Even though electric and magnetic fields are present around appliances and power lines, more recent interest and research have focused on potential health effects of magnetic fields. This is because epidemiological studies have found associations between increased cancer risk and power-line configurations, which are thought to be surrogates for magnetic fields.

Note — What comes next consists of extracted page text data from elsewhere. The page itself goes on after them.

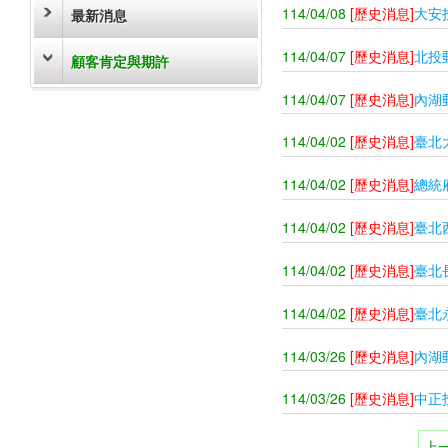
114/04/08
[歷史消息]
大安
最新消息
114/04/07
[歷史消息]
北投
顧客肯定與期許
114/04/07
[歷史消息]
內湖
114/04/02
[歷史消息]
臺北
114/04/02
[歷史消息]
總統
114/04/02
[歷史消息]
臺北
114/04/02
[歷史消息]
臺北
114/04/02
[歷史消息]
臺北
114/03/26
[歷史消息]
內湖
114/03/26
[歷史消息]
中正
上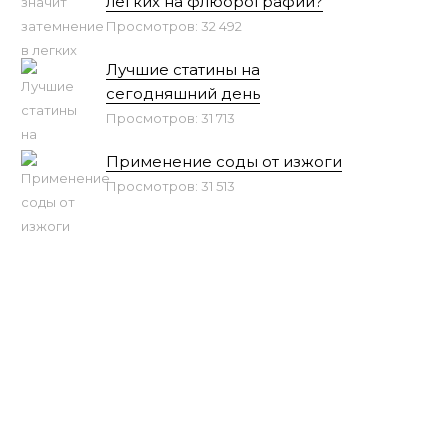
легких на флюорографии?
Просмотров: 32 492
Лучшие статины на
сегодняшний день
Просмотров: 31 713
Применение соды от изжоги
Просмотров: 31 513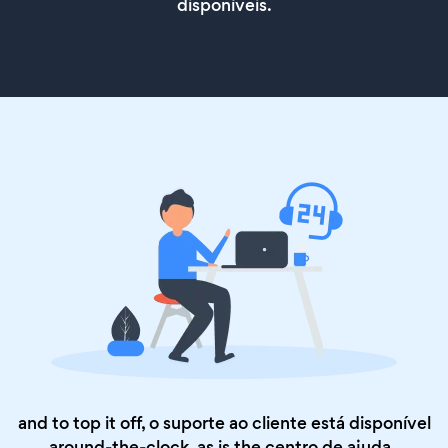
disponíveis.
and to top it off, o suporte ao cliente está disponível
around-the-clock, as is the
centro de ajuda
.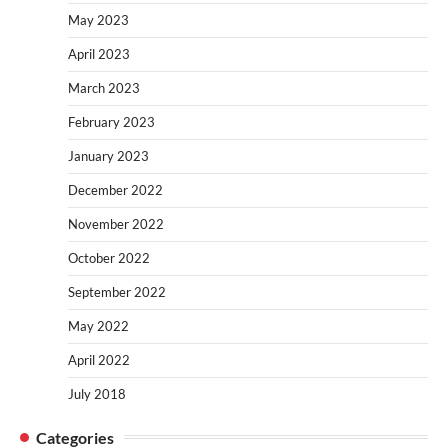
May 2023
April 2023
March 2023
February 2023
January 2023
December 2022
November 2022
October 2022
September 2022
May 2022
April 2022
July 2018
Categories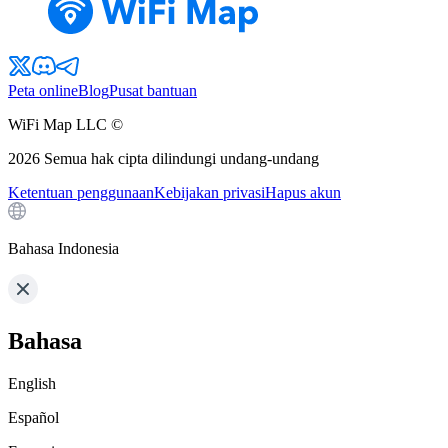
Peta online
Blog
Pusat bantuan
WiFi Map LLC ©
2026
Semua hak cipta dilindungi undang-undang
Ketentuan penggunaan
Kebijakan privasi
Hapus akun
Bahasa Indonesia
Bahasa
English
Español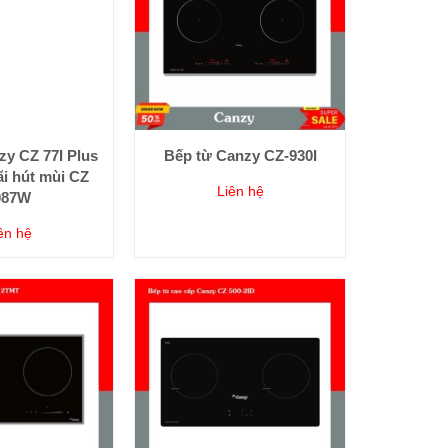
zy CZ 77I Plus
Bếp từ Canzy CZ-930I
i hút mùi CZ
Liên hệ
087W
ên hệ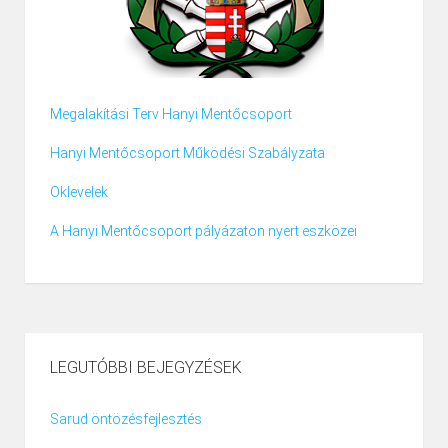
Megalakítási Terv Hanyi Mentőcsoport
Hanyi Mentőcsoport Működési Szabályzata
Oklevelek
A Hanyi Mentőcsoport pályázaton nyert eszközei
LEGUTÓBBI BEJEGYZÉSEK
Sarud öntözésfejlesztés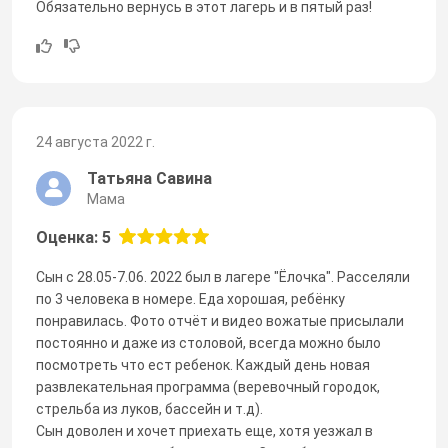
Обязательно вернусь в этот лагерь и в пятый раз!
24 августа 2022 г.
Татьяна Савина
Мама
Оценка: 5
Сын с 28.05-7.06. 2022 был в лагере "Ëлочка". Расселяли
по 3 человека в номере. Еда хорошая, ребёнку
понравилась. Фото отчёт и видео вожатые присылали
постоянно и даже из столовой, всегда можно было
посмотреть что ест ребенок. Каждый день новая
развлекательная программа (веревочный городок,
стрельба из луков, бассейн и т.д).
Сын доволен и хочет приехать еще, хотя уезжал в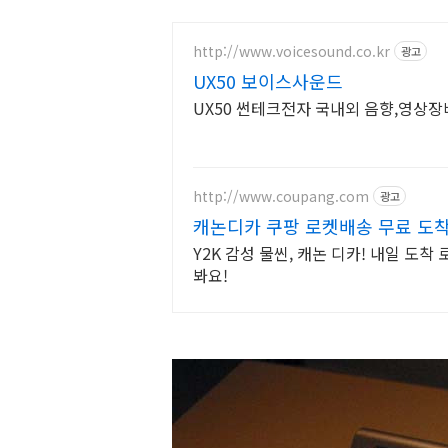
http://www.voicesound.co.kr
광고
UX50 보이스사운드
UX50 썬테크전자 국내외 음향,영상장
http://www.coupang.com
광고
캐논디카 쿠팡 로켓배송 무료 도
Y2K 감성 물씬, 캐논 디카! 내일 도
봐요!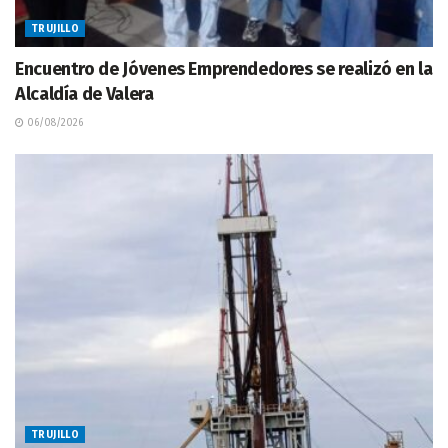
TRUJILLO
Encuentro de Jóvenes Emprendedores se realizó en la
Alcaldía de Valera
06/08/2026
TRUJILLO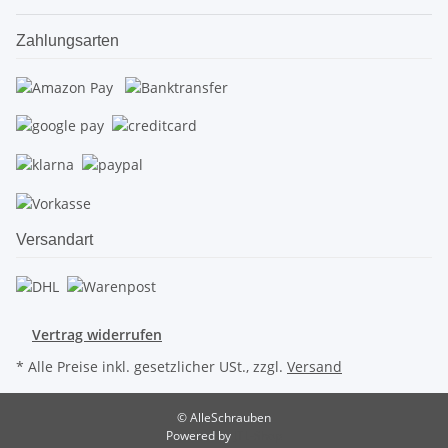
Zahlungsarten
Versandart
Vertrag widerrufen
* Alle Preise inkl. gesetzlicher USt., zzgl.
Versand
© AlleSchrauben
Powered by
JTL-Shop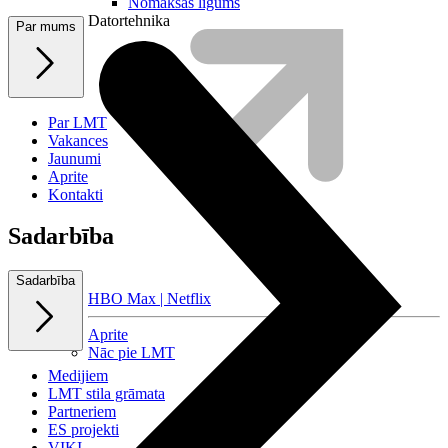
Nomaksas līgums
Datortehnika
Par mums
Par LMT
Vakances
Jaunumi
Aprite
Kontakti
Sadarbība
Sadarbība
HBO Max | Netflix
Aprite
Nāc pie LMT
Medijiem
LMT stila grāmata
Partneriem
ES projekti
VIKI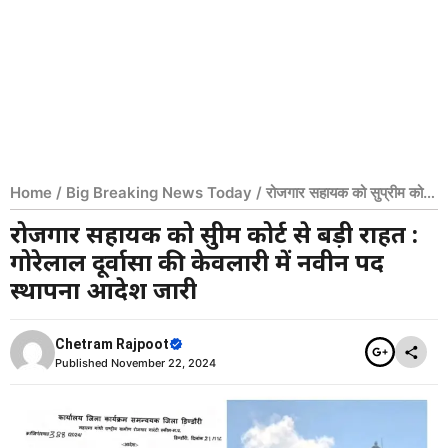
Home
/
Big Breaking News Today
/
रोजगार सहायक को सुप्रीम कोर्ट
से बड़ी राहत : गोरेलाल दूर्वासा की केवलारी में नवीन पद स्थापना आदेश जारी
रोजगार सहायक को सुप्रीम कोर्ट से बड़ी राहत :
गोरेलाल दूर्वासा की केवलारी में नवीन पद
स्थापना आदेश जारी
Chetram Rajpoot
Published
November 22, 2024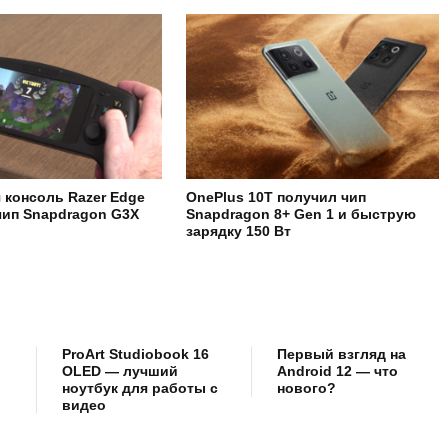
 консоль Razer Edge
OnePlus 10T получил чип
чип Snapdragon G3X
Snapdragon 8+ Gen 1 и быструю
зарядку 150 Вт
ProArt Studiobook 16
Первый взгляд на
OLED — лучший
Android 12 — что
ноутбук для работы с
нового?
видео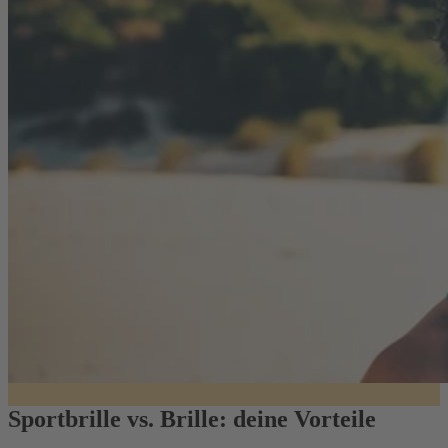
Sportbrille vs. Brille: deine Vorteile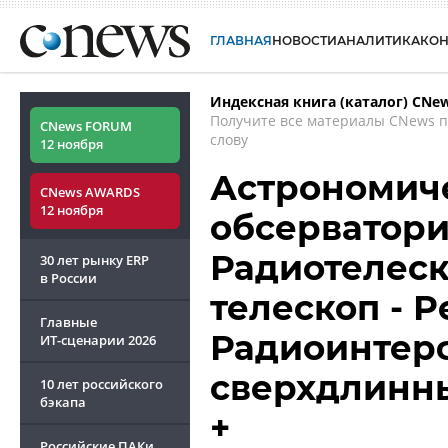
ГЛАВНАЯ
НОВОСТИ
АНАЛИТИКА
КО
Индексная книга (каталог) CNe
Получите все материалы CNews 
CNews FORUM
слову
12 ноября
Астрономиче
CNews AWARDS
12 ноября
обсерватория
Радиотелес
30 лет рынку ERP
в России
телескоп - Р
Главные
Радиоинтер
ИТ-сценарии
2026
сверхдлинн
10 лет российского
бэкапа
+
Российские ПАКи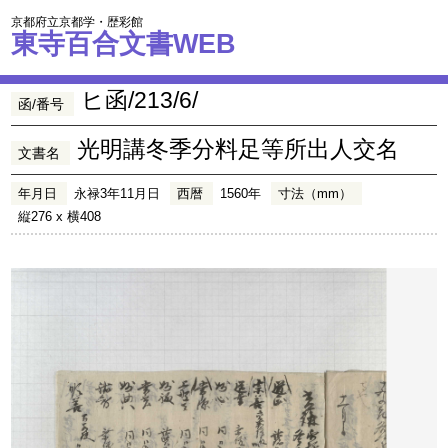
京都府立京都学・歴彩館
東寺百合文書WEB
ヒ函/213/6/
函/番号
光明講冬季分料足等所出人交名
文書名
年月日
永禄3年11月日
西暦
1560年
寸法（mm）
縦276 x 横408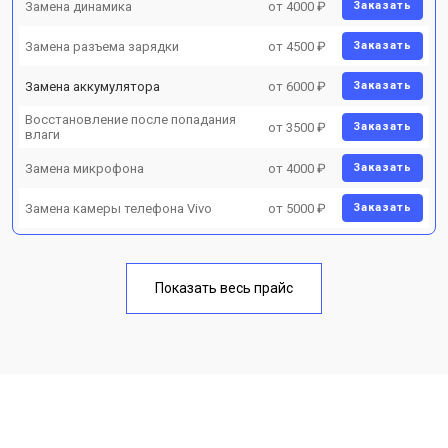
Замена динамика
от 4000 ₽
Заказать
Замена разъема зарядки
от 4500 ₽
Заказать
Замена аккумулятора
от 6000 ₽
Заказать
Восстановление после попадания
от 3500 ₽
Заказать
влаги
Замена микрофона
от 4000 ₽
Заказать
Замена камеры телефона Vivo
от 5000 ₽
Заказать
Показать весь прайс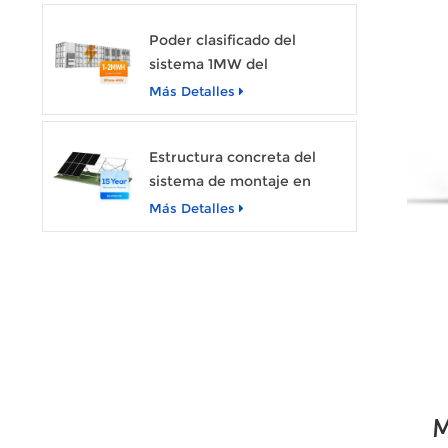
Poder clasificado del
sistema 1MW del
almacenamiento de
Más Detalles
energía de SunArk con la
capacidad 2MWh
Estructura concreta del
sistema de montaje en
estante de la fundación del
Más Detalles
panel solar fotovoltaico de
Sunevo
M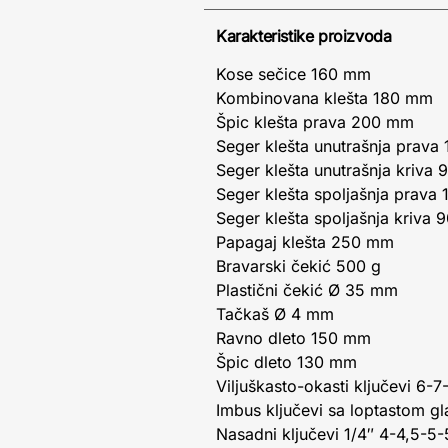
Karakteristike proizvoda
Kose sečice 160 mm
Kombinovana klešta 180 mm
Špic klešta prava 200 mm
Seger klešta unutrašnja prav
Seger klešta unutrašnja kriv
Seger klešta spoljašnja prav
Seger klešta spoljašnja kriv
Papagaj klešta 250 mm
Bravarski čekić 500 g
Plastični čekić Ø 35 mm
Tačkaš Ø 4 mm
Ravno dleto 150 mm
Špic dleto 130 mm
Viljuškasto-okasti ključevi 6
Imbus ključevi sa loptastom 
Nasadni ključevi 1/4″ 4-4,5-5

No such associations have been found with measured electric fields.

Q. What is power-frequency EMF and how does it compare to other types of fields?

A. The electromagnetic spectrum (right) covers an enormous range of frequencies. These frequencies are expressed in cycles per second (i.e., Hz). Electric power (60 Hz in North America, 50 Hz in most other places) is in the extremely-low-frequency range, which includes frequencies below 3000 Hz.

The higher the frequency, the shorter the distance between one wave and the next, and the greater the amount of energy in the field. Microwave frequency fields, with wavelengths of several inches, have enough energy to cause heating in conducting material. Still higher frequencies like X-rays cause ionization-the breaking of molecular bonds, which damages genetic material. In comparison, power frequency fields have wavelengths of more than 3100 miles (5000 km) and consequently have very low energy levels that do not cause heating or ionization. However, AC fields do create weak electric currents in conducting objects, including people and animals.

Q. Doesn't the earth produce EMFs?

A. Yes, the earth produces EMFs, mainly in the form of DC (also called static fields). Electric fields are produced by thunderstorm activity in the atmosphere. Near the ground, the DC electric field averages less than 200 volts per meter (V/m). Much stronger fields, typically about 50,000 V/m, occur directly beneath electrical storms.

Magnetic fields are thought to be produced by electric currents flowing deep within the earth's molten core. The DC magnetic field averages around 500 milligauss (mG). This number is larger than typical AC electric power magnetic fields, but DC fields do not create currents in objects in the way that AC fields do.

Q. What happens when I am exposed to EMFs?

A. AC fields create weak electric currents in the bodies of people and animals. This is one reason why there is a potential for EMFs to cause biological effects. As shown on the right, currents from electric and magnetic fields are distributed differently within the body. The amount of this current, even if you are directly beneath a large transmission line, is extremely small (millionths of an ampere). The current is too weak to penetrate cell membranes; it is present mostly between the cells.

Currents from 60-Hz EMFs are weaker than natural currents in the body, such as those from the electrical activity of the brain and heart. Some scientists argue that it is therefore impossible for EMFs to have any important effects. Other scientists argue that, just as a trained ear can pick up a familiar voice or cry in a crowd, so a cell may respond to induced current as a signal, lower in intensity yet detectable even through the background "noise" of the body's natural currents. Numerous laboratory studies have shown that biological effects can be caused by exposure to EMFs (see Biological Studies). In most cases, however, it is not clear how EMFs actually produce these demonstrated effects.

Strong electric fields, such as those found beneath large transmission lines, can cause hair on your exposed head or arms to vibrate slightly at 60 Hz. This is felt by some people as a tingling sensation. EMFs from transmission lines can also in some circumstances cause nuisance shocks from voltages created by EMFs on objects like ungrounded metal fences.